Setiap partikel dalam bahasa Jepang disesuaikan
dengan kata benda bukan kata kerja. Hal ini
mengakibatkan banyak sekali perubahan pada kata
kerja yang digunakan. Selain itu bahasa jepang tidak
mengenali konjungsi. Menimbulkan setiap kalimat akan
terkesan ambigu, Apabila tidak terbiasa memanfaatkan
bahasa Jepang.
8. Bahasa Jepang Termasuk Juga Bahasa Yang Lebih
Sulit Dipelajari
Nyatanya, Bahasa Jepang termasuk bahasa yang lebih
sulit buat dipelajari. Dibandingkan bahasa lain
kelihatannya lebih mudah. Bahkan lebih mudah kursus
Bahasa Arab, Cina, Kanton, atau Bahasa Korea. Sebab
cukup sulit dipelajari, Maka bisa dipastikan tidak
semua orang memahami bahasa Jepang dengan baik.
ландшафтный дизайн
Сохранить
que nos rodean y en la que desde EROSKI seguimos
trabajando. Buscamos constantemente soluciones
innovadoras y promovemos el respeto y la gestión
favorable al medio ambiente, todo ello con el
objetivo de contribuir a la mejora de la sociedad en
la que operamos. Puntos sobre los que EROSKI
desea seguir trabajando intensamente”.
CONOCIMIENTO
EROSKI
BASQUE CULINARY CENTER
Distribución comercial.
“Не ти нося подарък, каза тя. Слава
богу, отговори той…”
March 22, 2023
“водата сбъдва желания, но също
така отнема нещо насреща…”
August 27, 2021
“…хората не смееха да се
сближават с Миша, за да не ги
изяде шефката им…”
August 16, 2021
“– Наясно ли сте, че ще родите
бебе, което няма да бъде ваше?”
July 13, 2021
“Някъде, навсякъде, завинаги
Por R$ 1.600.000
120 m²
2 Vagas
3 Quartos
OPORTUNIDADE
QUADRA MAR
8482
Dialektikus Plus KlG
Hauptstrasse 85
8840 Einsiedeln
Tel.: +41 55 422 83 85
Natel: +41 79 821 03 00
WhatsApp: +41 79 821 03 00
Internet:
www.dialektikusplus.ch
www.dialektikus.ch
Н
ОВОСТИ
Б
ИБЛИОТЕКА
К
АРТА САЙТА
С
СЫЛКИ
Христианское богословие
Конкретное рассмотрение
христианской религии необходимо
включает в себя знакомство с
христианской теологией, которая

^^^^^^^^^^^^^^^^

## What the task asks
Every line from the one containing "че ще родите" through the final line of the data above is to be restated word for word, and nothing more.

## Result below
“– Наясно ли сте, че ще родите
бебе, което няма да бъде ваше?”
July 13, 2021
“Някъде, навсякъде, завинаги
Por R$ 1.600.000
120 m²
2 Vagas
3 Quartos
OPORTUNIDADE
QUADRA MAR
8482
Dialektikus Plus KlG
Hauptstrasse 85
8840 Einsiedeln
Tel.: +41 55 422 83 85
Natel: +41 79 821 03 00
WhatsApp: +41 79 821 03 00
Internet:
www.dialektikusplus.ch
www.dialektikus.ch
Н
ОВОСТИ
Б
ИБЛИОТЕКА
К
АРТА САЙТА
С
СЫЛКИ
Христианское богословие
Конкретное рассмотрение
христианской религии необходимо
включает в себя знакомство с
христианской теологией, которая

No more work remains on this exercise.